Task to carry out:
Within the entries below, find every line that has the string "high", then copy it.

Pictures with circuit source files
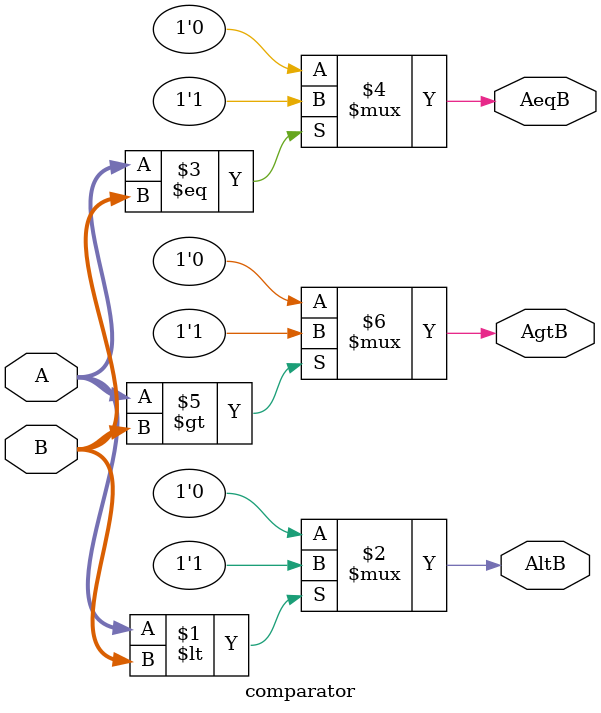
<source format=sv>


module comparator
#(
parameter WIDTH = 8 
)
(
input logic [WIDTH-1:0] A, B, // A and B unsigned numbers to compare
output logic AltB,            // asserted high if A < B
output logic AeqB,            // asserted high if A = B
output logic AgtB             // asserted high if A > B
); 

assign AltB = A < B ? 1'b1 : 1'b0; 
assign AeqB = A == B ? 1'b1 : 1'b0; 
assign AgtB = A > B ? 1'b1 : 1'b0; 


endmodule: comparator




</source>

Exercise result:
output logic AltB,            // asserted high if A < B
output logic AeqB,            // asserted high if A = B
output logic AgtB             // asserted high if A > B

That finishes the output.